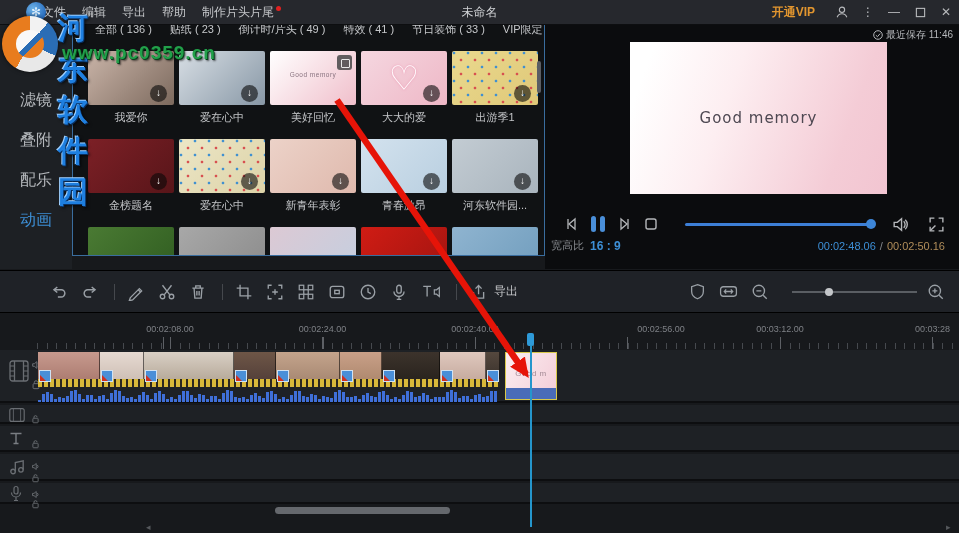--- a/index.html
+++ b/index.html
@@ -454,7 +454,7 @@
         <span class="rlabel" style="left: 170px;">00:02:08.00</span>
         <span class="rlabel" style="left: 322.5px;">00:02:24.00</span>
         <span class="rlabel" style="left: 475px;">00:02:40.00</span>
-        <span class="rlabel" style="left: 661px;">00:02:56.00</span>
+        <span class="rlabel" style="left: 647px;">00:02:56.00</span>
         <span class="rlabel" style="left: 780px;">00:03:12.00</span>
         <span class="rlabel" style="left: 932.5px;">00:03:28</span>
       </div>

*****

Print the records above word for word, omitting any picture they contain.

Reply:
--- a/index.html
+++ b/index.html
@@ -454,7 +454,7 @@
         <span class="rlabel" style="left: 170px;">00:02:08.00</span>
         <span class="rlabel" style="left: 322.5px;">00:02:24.00</span>
         <span class="rlabel" style="left: 475px;">00:02:40.00</span>
-        <span class="rlabel" style="left: 661px;">00:02:56.00</span>
+        <span class="rlabel" style="left: 647px;">00:02:56.00</span>
         <span class="rlabel" style="left: 780px;">00:03:12.00</span>
         <span class="rlabel" style="left: 932.5px;">00:03:28</span>
       </div>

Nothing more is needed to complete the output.